Николай Михайлович невольно последовал его примеру. Было на что посмотреть. Всё небо усыпано звёздами. Он уже и не помнил, когда видел такое чистое небо. Жил там, где звёзды едва проглядывались сквозь выбросы трубной цивилизации и не вызывали никаких эмоций. Разве может сверкать красотой богиня Венера, запелёнатая в нечистоты. Смотреть не хотелось. Луна да и та, как ободранный кочан капусты в глубокой бочке. Редко когда высветится, да так, что не отведёшь от неё глаз. А тут все звёзды ровно через увеличительное стекло. И стекло это – прозрачный воздух, до голубизны насыщенный азотом.
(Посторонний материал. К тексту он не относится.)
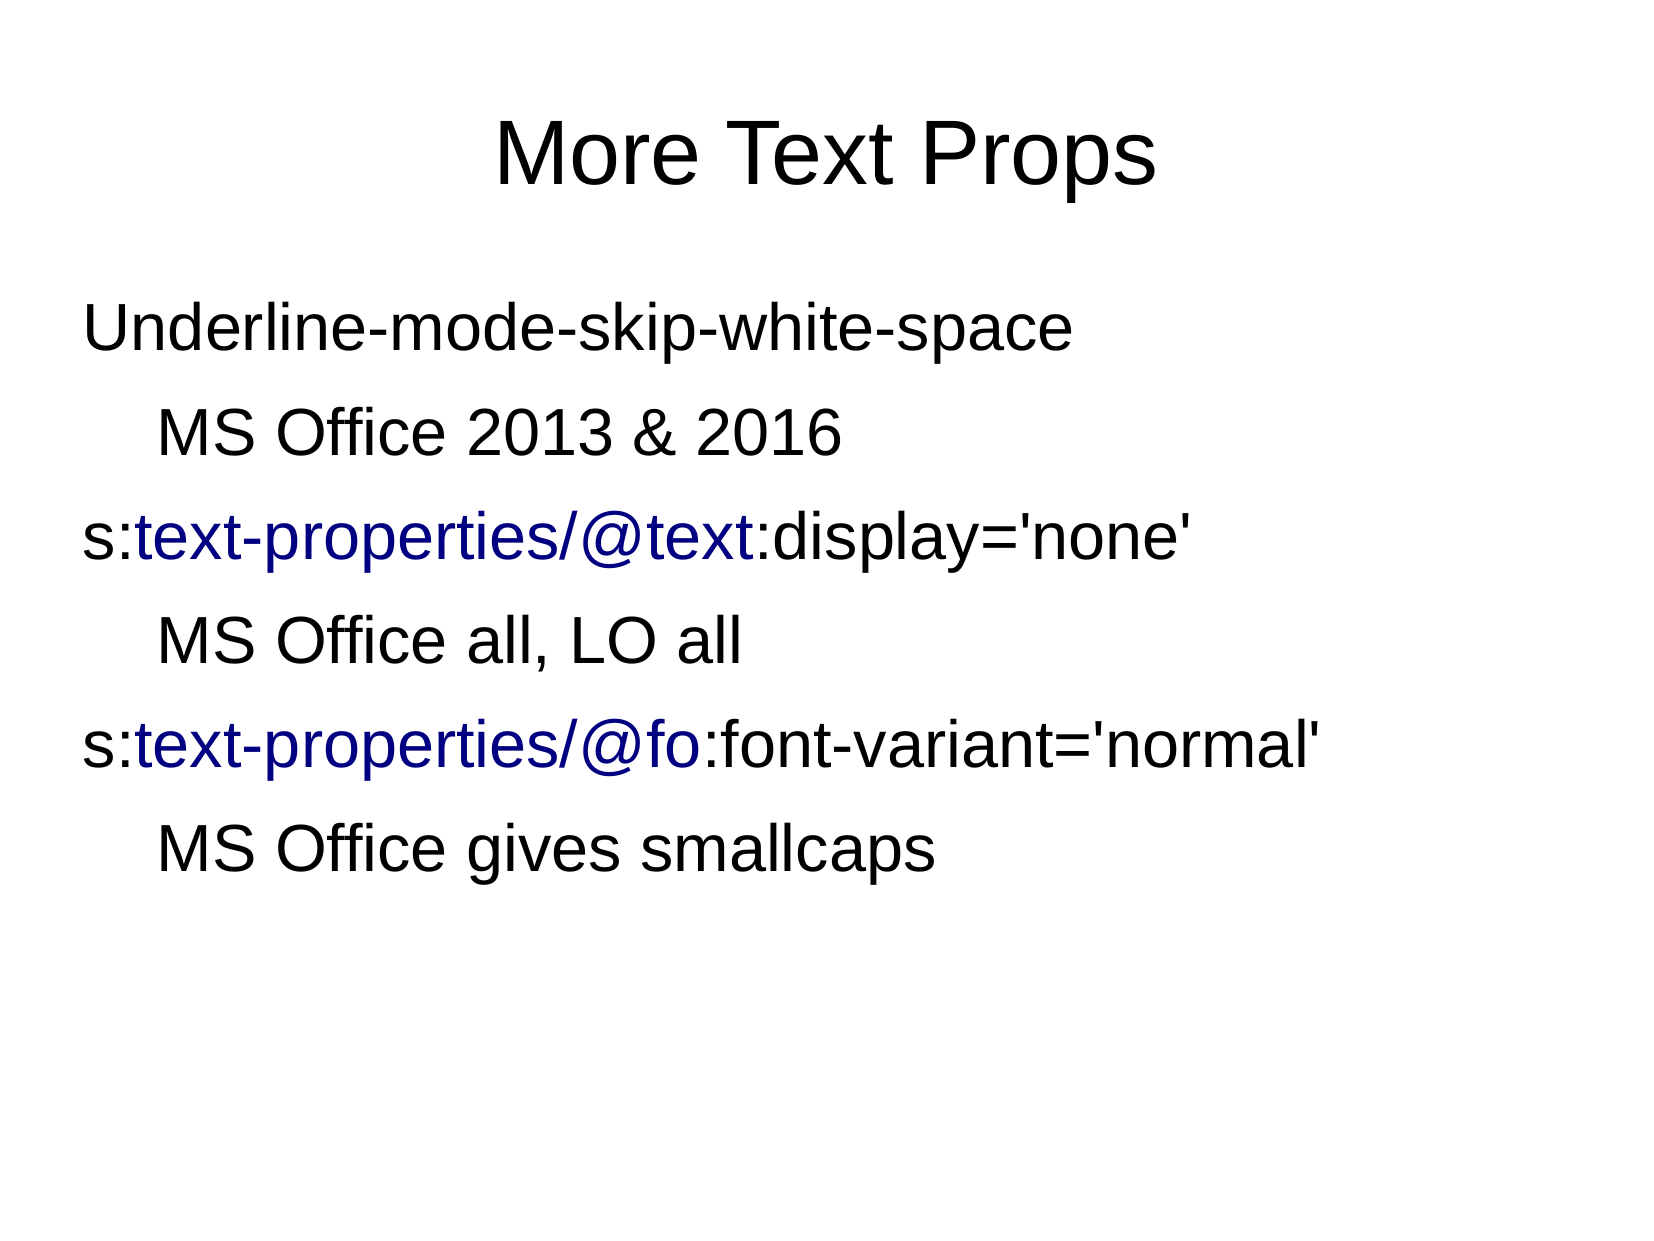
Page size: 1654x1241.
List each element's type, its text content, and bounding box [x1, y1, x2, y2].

title More Text Props [82, 49, 1571, 257]
list Underline-mode-skip-white-space MS Office 2013 & 2016 s:text-properties/@text:display='none' MS Office all, LO all s:text-properties/@fo:font-variant='normal' MS Office gives smallcaps [82, 290, 1571, 1010]
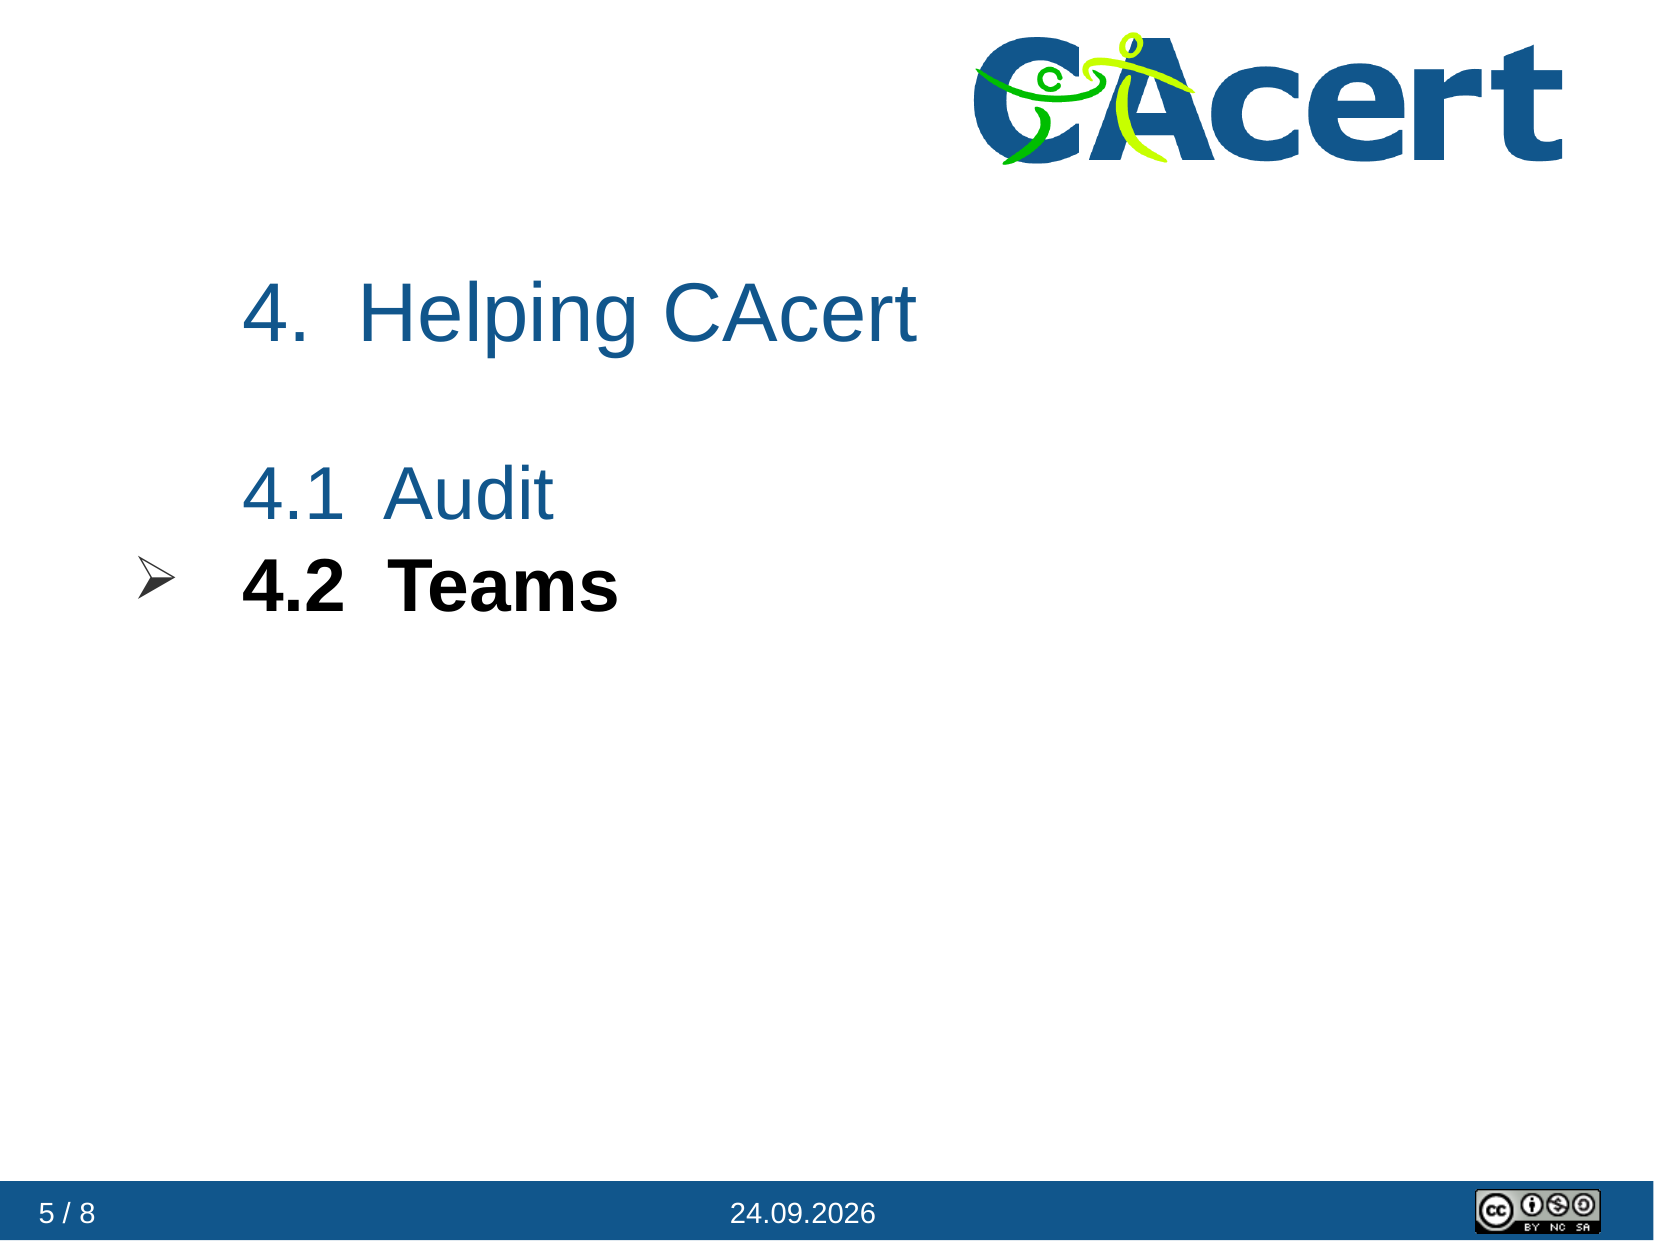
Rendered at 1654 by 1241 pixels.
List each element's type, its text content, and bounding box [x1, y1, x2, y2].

text_box [118, 265, 237, 635]
title 4. Helping CAcert 4.1 Audit 4.2 Teams [242, 265, 1565, 629]
picture [972, 30, 1564, 166]
picture [1475, 1189, 1601, 1234]
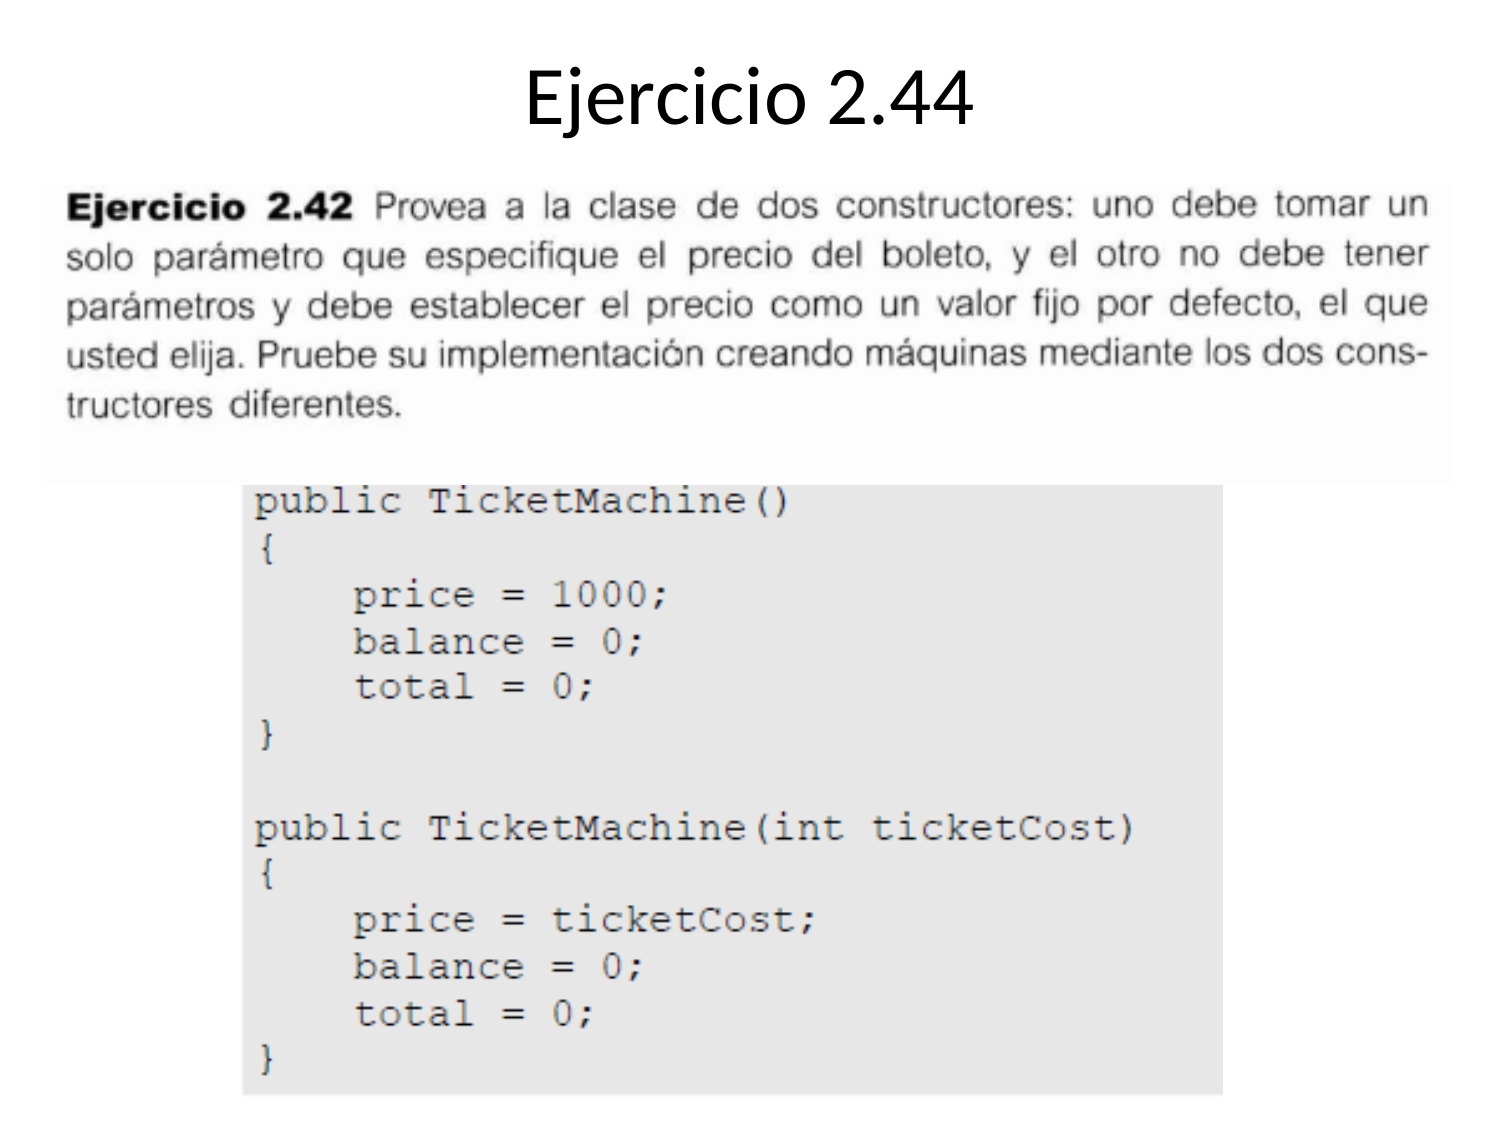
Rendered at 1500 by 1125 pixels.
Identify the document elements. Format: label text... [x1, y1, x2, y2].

- Кедрач всему голова, - вымолвил, как мудрец, Касьян, не шевелясь. - Всё от него красиво: и воздух, и вода, и душа человеческая. Вся и всех очищает, как перед заходом в царство небесное.
- Душу-то где разглядел? - зевнул Пётр, умиротворенный сытостью и колыбельной песней неумолкающей речки с её серебристыми, как колокольчики Валдая, всплесками.
- Эх ты, паря, недогадливый! Невдомёк тебе. Кажда звёздочка – душа человеческая. Смотрит на нас, моргает. Терпите, братцы… И нам на грешной земле всё легче. Так и хочется возлюбить жёнку и быть человеком непорочным.
- Хе, непорочным! Скажешь тоже, - Пётр, снова зевнув, сомкнул тяжёлые веки.
- Так и живёт человече, - изрёк Касьян и, не отворачиваясь от звёзд, словно по ним начал негромко, (так,
для себя) читать:
По деревне вдоль дороги
Спит старик зимой в берлоге.
Но весной возьмёт косу, возьмёт плуг,
Спашет поле, скосит луг.
И посадит он картошку -
Так всего и понемножку.
Вот и осень на дворе.
И топор в его руке.
О, ё моё!
Клянёт старик однообразие своё.
Из года в год, из века в век
Так живёт наш человек.
И себя не забывает,
И работу выполняет.
Спит, ест и пьёт
И во здравии живёт.
- Эх, робята! Чего только не придёт в голову после такого чая да у костра. Отсюда и божьи люди.
- Значит, стихи вместо молитвы, - высказал свою мысль Николай Михайлович.
- Одно другому не мешат. Молитва от души к Богу, стих от боговых людей – в душу.
Вдруг Пётр во сне вскрикнул. Открыл ошарашенные глаза, соображая, где он. Вытер слюну, и будто себе сказал:
- Чёрте что приснится. Твой лысый старец, как живой Ленин и тоже в книгу уткнулся. Его поволокли из этой пещеры, а он как заорёт: «Сгорю вместо горящего танка!». Ну, чёрт с ним. Но товарищ Ленин-то причём тут?
- Богохульствуешь. В царстве небесном все равны, - осадил его Касьян.
Пётр отошёл к речке и начал справлять нужду, направляя тугую струю косяком вверх, чтобы била подальше от берега, туда, где мелькали прогонистые тени.
- Не погань речку! Не то отстрелю твою погань в два счёта, - переменился в гневе Касьян и потянулся к централке.
- И отстрелит же, а потом объясняйся, - не на шутку испугался Пётр, торопливо застегивая враз намокшую ширинку.
- Так-то оно ладней. Лучше под себя, чем в чистую речку, - пробурчал Касьян. Душевная открытость его пропала. Он замкнулся.
«Неужели уйдёт, - подумал Николай Михайлович с сожалением. - Я же так и не нашёл нужное слово… А разве народ, испытавший на себе наши ошибки, да что там говорить, надо признать… И какие ошибки… Легко сказано, трудно убедить речами. Только достижениями, такими, например, как Днепрогэс. Или что, в глухой деревне, книги читают не при лучине?».
Касьян не ушёл. Он начал располагаться на ночлег, возле поверженного кедра, ворча при этом:
- Вот тоже какой вымахал, а свалился. А всё почему? Возгордился больно: «Выше всех стану и на скале вырасту!». И вырос, да не учёл, что на скале почвы-то на всю его жизнь не хватит. Высосал её всю, и держаться не за что стало. Рухнул в одночасье. И теперича в труху превратится. Жалко, такой кедр был, ручищами не обхватишь. Эх, люди…
Он прислонил централку к мёртвому стволу. Улёгся спиной к нему на лапнике, и, накрывшись с головой потрёпанной курткой, затих.